The Medicines for Human Use (Clinical Trials) (Amendment) (EU Exit) Regulations 2019

Amendment of regulation 2 (interpretation)

This section has no associated Explanatory Memorandum

3.—(1) Regulation 2(1)(1) is amended as follows.

(2) For the definition of “Commission Directive 2003/94/EC” substitute—

“Commission Directive 2003/94/EC” means—

(a)

Commission Directive 2003/94/EC laying down the principles and guidelines of good manufacturing practice for medicinal products for human use and for investigational medicinal products for human use, as modified by Schedule 2A to the 2012 Regulations(2), or

(b)

if Regulations have been made under the powers in regulation B17(1) of the 2012 Regulations(3), and have come into force, those Regulations;.

(3) After the definition of “container” insert—

“country” means a country or territory;.

(4) In the definition of “export”, for “a third country from an EEA State” substitute “another country from the United Kingdom”.

(5) Omit the definition of “the GCP Directive”.

(6) For the definition of “import” substitute—

“import” means import into the United Kingdom, whether by land, sea or air;.
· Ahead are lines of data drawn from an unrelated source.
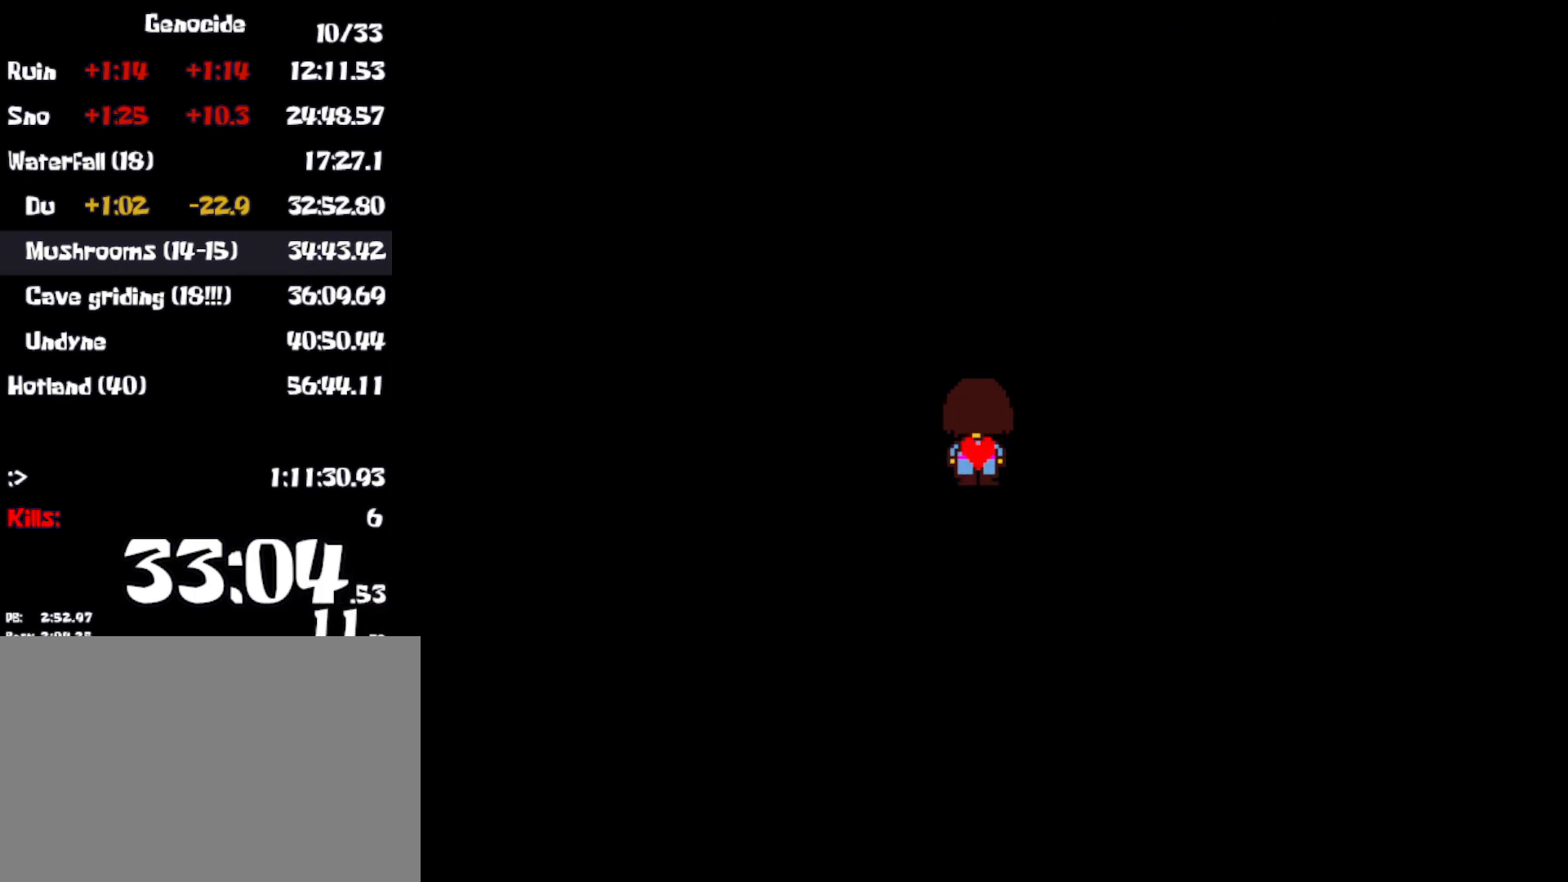
{"keys": [], "events": [[67, "right", "up"], [67, "up", "up"]]}
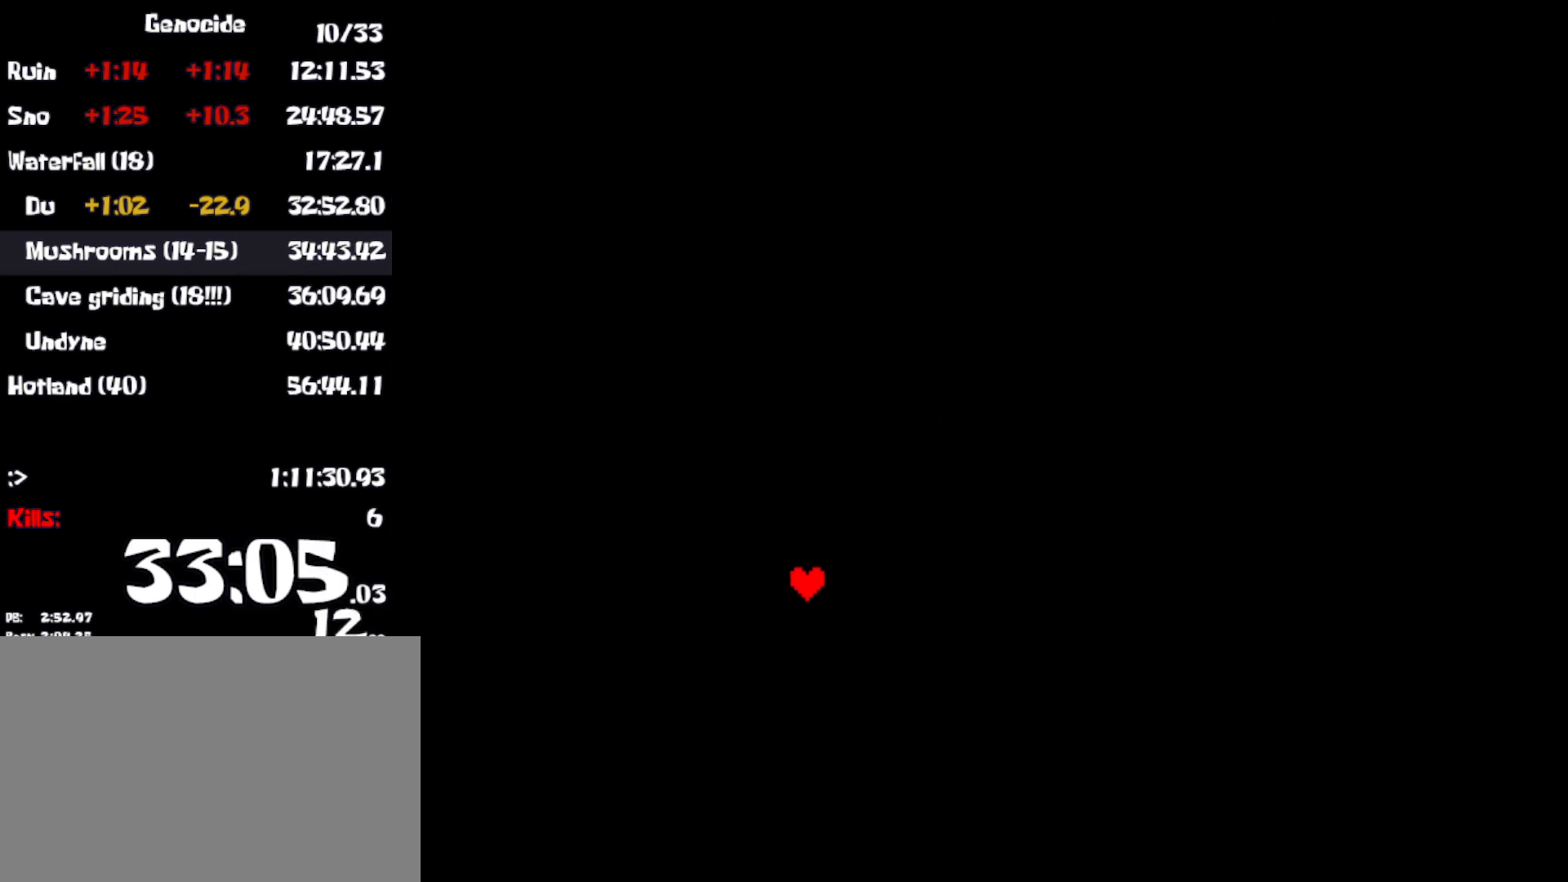
{"keys": [], "events": []}
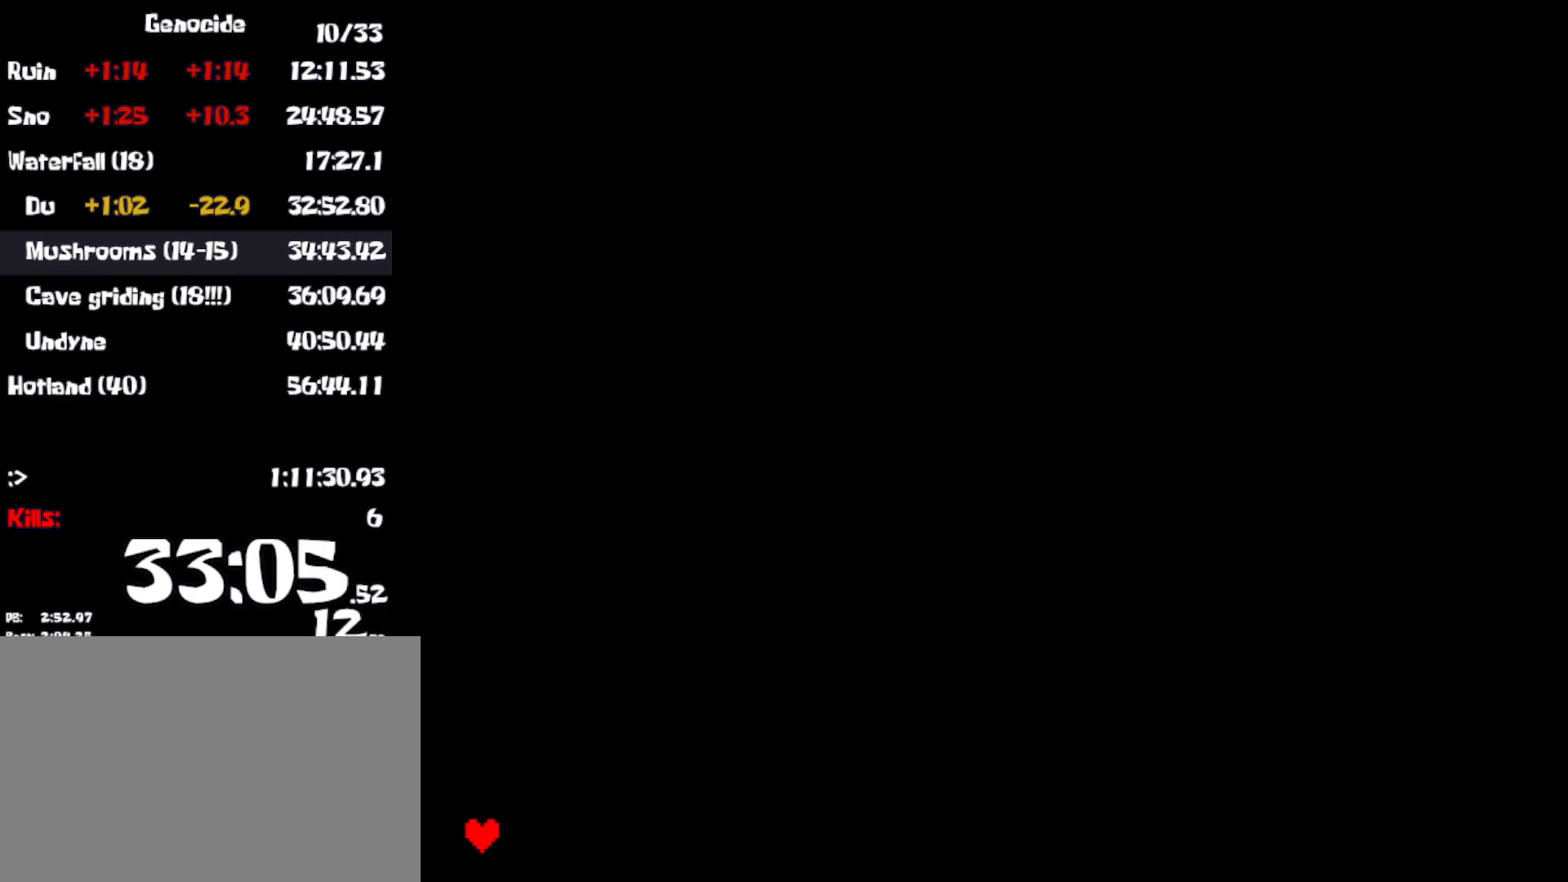
{"keys": [], "events": [[167, "z", "down"], [200, "return", "down"], [217, "z", "up"], [267, "return", "up"]]}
(7) In the definition of “investigational medicinal product”, before “marketing authorization” insert “UK”.

(8) For the definition of “marketing authorization”, substitute—

“marketing authorization” means—

(a)

a UK marketing authorization, or

(b)

an authorization granted by a regulatory body responsible for licensing medicinal products in a country that is included in the list referred to in regulation 2A(1);.

(9) In the definition of “non-interventional trial”, before “marketing authorization”, insert “UK”.

(10) Omit the definition of “third country”.

(11) After the definition of “trial site” insert—

“UK marketing authorization” means—

(a)

a marketing authorisation granted by the licensing authority under the 2012 Regulations, or

(b)

a product licence granted by the licensing authority for the purposes of section 7 of the Medicines Act 1968;.

(12) In the definition of “unexpected adverse reaction”, in paragraph (a), after “summary of product characteristics” insert “, or equivalent document,”.

(1)

Regulation 2(1) was amended by S.I. 2004/3224, 2005/2759, 2006/562 and 1928, 2007/3101, 2008/941, 2011/2581, 2012/1479, 1641 and 1916, 2013/235 and 2016/696 and S.R. 2008/192.

(2)

Schedule 2A is inserted by the Human Medicines (Amendment etc.) (EU Exit) Regulations 2019.

(3)

Regulation B17 is inserted by the Human Medicines (Amendment etc.) (EU Exit) Regulations 2019.